▸ Directions for this task
Return, from the data below, each line that contains the word "осуществляется".

▸ Material provided

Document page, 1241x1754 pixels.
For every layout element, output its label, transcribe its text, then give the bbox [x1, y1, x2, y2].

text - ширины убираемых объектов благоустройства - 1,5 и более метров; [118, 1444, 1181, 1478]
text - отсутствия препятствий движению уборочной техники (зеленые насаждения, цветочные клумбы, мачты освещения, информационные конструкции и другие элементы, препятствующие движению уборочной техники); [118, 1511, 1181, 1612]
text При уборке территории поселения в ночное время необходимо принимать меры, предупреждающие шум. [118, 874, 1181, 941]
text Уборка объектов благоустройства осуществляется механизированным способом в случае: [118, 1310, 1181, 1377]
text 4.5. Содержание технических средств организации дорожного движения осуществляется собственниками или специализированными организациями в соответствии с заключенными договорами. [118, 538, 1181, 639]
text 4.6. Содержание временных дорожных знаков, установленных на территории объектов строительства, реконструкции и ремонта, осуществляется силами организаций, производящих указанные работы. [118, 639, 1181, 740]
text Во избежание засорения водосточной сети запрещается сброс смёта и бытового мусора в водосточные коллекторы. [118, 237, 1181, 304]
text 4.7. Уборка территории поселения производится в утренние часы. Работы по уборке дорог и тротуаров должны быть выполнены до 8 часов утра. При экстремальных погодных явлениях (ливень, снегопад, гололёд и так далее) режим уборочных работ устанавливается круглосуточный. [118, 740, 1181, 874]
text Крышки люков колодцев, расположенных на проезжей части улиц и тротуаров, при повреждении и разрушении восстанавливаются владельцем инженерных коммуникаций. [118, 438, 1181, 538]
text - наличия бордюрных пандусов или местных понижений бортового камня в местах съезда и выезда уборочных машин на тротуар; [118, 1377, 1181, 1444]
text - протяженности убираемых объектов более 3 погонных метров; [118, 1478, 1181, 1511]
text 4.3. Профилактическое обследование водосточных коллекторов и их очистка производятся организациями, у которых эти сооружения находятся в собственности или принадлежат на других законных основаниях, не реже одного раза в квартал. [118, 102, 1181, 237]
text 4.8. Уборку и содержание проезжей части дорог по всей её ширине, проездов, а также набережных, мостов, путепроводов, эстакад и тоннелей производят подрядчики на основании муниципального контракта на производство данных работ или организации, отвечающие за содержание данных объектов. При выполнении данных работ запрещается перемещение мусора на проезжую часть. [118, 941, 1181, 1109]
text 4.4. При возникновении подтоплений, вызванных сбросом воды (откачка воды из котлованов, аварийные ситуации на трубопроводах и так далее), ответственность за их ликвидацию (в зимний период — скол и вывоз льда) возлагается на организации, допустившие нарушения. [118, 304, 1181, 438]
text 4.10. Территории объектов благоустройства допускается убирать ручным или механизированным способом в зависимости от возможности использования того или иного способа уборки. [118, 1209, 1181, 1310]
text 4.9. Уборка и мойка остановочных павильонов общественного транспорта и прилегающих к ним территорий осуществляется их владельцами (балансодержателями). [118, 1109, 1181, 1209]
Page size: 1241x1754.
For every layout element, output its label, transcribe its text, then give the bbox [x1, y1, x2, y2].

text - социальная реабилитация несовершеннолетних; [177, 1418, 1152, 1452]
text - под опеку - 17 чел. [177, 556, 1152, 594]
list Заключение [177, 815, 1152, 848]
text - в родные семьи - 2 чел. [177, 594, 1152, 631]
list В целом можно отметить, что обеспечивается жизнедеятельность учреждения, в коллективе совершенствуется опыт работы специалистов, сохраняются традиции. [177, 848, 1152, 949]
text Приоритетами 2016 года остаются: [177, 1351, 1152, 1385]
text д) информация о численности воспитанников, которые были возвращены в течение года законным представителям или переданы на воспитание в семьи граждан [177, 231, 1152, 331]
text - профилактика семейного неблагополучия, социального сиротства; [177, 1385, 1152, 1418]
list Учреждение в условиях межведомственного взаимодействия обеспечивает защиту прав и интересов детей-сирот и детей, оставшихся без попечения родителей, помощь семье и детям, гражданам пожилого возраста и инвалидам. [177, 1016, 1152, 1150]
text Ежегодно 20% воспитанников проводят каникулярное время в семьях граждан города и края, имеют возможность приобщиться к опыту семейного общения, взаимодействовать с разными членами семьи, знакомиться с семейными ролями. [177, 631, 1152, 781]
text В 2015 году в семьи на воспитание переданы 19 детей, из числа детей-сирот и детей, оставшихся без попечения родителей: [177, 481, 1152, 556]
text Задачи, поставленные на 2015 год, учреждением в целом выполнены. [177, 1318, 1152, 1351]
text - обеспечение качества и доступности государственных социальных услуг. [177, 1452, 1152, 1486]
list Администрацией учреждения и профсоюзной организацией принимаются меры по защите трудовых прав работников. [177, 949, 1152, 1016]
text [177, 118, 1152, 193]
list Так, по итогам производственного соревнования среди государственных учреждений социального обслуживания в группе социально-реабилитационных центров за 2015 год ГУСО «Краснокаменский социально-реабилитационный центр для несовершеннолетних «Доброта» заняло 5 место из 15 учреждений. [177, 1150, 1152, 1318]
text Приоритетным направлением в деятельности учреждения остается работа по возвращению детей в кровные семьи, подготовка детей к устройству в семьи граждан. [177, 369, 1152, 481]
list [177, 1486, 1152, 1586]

▸ Solution for this problem
text Уборка объектов благоустройства осуществляется механизированным способом в случае: [118, 1310, 1181, 1377]
text 4.5. Содержание технических средств организации дорожного движения осуществляется собственниками или специализированными организациями в соответствии с заключенными договорами. [118, 538, 1181, 639]
text 4.6. Содержание временных дорожных знаков, установленных на территории объектов строительства, реконструкции и ремонта, осуществляется силами организаций, производящих указанные работы. [118, 639, 1181, 740]
text 4.9. Уборка и мойка остановочных павильонов общественного транспорта и прилегающих к ним территорий осуществляется их владельцами (балансодержателями). [118, 1109, 1181, 1209]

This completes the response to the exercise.